* _WHAT THE TASK ASKS_: Count the lines in the records below that contain the string "area", treating uppercase and lowercase letters as different. Give only the number.

* _Items from a dataset_:
:::

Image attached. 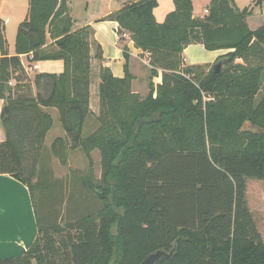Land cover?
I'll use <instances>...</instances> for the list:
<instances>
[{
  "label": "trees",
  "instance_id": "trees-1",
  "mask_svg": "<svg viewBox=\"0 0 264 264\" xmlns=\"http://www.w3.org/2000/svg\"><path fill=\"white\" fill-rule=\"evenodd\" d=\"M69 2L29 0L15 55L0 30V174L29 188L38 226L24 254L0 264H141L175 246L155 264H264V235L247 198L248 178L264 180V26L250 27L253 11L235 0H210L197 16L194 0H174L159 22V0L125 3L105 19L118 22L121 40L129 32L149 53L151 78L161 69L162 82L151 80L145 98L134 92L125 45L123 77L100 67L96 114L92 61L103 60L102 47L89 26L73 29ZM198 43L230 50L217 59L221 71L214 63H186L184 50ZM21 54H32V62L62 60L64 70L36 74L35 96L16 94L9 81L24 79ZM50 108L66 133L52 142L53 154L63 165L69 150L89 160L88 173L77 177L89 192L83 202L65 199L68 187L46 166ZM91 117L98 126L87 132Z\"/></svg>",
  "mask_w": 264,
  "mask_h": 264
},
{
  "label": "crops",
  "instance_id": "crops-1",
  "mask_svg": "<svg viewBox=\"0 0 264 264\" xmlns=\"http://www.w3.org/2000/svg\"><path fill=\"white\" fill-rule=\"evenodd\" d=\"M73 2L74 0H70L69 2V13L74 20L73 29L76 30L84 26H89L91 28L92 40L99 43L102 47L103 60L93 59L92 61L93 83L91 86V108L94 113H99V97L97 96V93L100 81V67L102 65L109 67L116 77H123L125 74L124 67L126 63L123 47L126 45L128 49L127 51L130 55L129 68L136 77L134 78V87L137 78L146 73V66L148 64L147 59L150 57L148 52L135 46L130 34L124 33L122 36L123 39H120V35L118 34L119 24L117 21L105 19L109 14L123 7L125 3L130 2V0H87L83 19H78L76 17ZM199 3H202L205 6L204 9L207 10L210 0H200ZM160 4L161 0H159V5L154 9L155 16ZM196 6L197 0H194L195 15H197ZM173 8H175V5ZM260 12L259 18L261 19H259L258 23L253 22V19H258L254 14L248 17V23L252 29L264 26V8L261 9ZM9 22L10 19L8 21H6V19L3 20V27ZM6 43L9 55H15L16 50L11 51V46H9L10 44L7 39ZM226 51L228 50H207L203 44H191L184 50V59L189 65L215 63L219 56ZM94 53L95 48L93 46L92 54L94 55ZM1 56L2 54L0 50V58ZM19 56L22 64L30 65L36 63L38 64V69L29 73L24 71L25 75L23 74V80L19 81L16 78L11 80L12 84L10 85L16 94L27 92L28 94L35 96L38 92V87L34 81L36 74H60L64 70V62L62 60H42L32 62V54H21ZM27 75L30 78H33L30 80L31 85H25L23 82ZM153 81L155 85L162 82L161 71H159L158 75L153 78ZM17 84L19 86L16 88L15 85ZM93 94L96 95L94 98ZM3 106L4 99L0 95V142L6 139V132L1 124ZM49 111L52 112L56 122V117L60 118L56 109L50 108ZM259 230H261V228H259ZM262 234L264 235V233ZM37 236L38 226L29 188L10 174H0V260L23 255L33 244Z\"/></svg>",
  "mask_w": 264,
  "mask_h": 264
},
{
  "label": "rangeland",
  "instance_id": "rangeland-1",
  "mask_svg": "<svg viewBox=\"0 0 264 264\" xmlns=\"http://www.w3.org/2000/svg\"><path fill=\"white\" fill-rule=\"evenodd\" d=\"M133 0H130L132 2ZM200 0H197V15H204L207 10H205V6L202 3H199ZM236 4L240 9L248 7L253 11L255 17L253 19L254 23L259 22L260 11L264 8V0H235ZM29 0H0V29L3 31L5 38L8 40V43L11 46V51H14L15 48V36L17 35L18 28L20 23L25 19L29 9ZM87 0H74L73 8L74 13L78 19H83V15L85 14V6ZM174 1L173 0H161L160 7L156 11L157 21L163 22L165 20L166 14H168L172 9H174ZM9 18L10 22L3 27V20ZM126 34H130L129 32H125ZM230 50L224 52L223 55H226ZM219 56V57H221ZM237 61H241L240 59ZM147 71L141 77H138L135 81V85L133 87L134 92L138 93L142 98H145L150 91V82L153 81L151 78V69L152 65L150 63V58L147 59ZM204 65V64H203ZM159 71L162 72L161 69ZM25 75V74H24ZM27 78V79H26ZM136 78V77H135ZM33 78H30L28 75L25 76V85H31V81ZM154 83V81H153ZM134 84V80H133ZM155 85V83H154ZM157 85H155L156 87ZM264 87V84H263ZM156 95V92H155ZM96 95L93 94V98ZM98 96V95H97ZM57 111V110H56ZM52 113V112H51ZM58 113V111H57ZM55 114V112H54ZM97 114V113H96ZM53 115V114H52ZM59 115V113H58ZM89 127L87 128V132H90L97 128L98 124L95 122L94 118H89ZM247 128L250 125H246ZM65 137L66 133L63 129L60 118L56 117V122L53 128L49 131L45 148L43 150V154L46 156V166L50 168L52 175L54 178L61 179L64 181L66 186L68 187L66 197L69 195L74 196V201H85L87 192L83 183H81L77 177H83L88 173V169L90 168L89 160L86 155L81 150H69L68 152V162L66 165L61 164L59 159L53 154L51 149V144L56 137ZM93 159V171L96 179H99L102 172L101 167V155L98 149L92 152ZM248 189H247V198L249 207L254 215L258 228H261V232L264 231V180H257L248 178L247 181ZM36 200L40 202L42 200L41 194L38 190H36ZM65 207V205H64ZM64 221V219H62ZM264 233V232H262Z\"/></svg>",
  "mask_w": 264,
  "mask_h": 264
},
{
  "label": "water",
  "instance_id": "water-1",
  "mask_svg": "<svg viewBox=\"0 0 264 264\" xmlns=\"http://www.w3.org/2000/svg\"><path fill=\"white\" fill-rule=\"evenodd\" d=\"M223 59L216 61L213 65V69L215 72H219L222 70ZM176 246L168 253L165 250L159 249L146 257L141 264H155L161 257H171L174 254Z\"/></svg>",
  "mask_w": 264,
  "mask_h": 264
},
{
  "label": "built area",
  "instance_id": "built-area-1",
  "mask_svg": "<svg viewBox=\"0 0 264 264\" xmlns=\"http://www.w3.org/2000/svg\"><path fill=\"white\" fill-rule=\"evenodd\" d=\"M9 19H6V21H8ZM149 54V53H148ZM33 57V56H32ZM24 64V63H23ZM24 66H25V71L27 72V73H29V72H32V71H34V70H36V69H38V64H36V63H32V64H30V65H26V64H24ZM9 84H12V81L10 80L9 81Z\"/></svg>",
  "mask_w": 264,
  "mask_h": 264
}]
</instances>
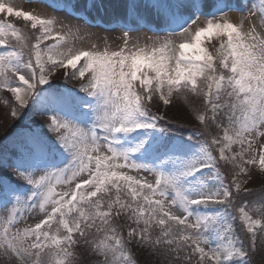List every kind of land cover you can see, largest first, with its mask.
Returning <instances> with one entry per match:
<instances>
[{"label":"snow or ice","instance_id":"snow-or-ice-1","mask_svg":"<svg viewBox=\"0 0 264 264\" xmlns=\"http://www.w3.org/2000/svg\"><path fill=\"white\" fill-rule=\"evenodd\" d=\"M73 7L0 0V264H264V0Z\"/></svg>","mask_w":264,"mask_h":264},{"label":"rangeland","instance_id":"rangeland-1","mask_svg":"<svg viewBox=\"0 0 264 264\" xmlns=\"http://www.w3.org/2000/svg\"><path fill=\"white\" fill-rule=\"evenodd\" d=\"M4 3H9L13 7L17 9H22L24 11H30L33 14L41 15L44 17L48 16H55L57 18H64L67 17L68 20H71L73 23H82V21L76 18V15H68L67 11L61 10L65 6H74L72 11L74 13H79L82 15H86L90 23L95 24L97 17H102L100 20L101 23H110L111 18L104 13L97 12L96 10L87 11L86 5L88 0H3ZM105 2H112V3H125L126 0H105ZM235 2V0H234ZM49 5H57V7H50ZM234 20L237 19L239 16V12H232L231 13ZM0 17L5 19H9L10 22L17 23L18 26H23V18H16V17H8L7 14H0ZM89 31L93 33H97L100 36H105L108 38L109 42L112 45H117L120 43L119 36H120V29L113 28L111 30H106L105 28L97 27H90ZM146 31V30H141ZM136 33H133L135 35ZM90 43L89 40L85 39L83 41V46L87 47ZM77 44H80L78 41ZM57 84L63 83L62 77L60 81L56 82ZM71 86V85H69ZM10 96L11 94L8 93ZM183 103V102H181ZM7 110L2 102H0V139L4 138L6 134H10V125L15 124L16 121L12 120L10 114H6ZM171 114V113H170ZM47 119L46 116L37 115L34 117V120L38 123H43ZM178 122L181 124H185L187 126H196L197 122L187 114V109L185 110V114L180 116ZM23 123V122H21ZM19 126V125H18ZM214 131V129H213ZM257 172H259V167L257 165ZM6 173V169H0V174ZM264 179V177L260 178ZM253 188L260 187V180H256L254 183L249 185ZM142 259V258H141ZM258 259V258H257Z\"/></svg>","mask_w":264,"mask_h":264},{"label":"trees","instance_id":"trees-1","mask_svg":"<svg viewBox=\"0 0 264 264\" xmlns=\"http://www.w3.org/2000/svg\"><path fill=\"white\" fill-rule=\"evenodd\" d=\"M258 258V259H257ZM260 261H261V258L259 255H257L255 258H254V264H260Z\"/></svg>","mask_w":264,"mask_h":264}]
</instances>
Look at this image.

:::

* _FINAL ANSWER_: 2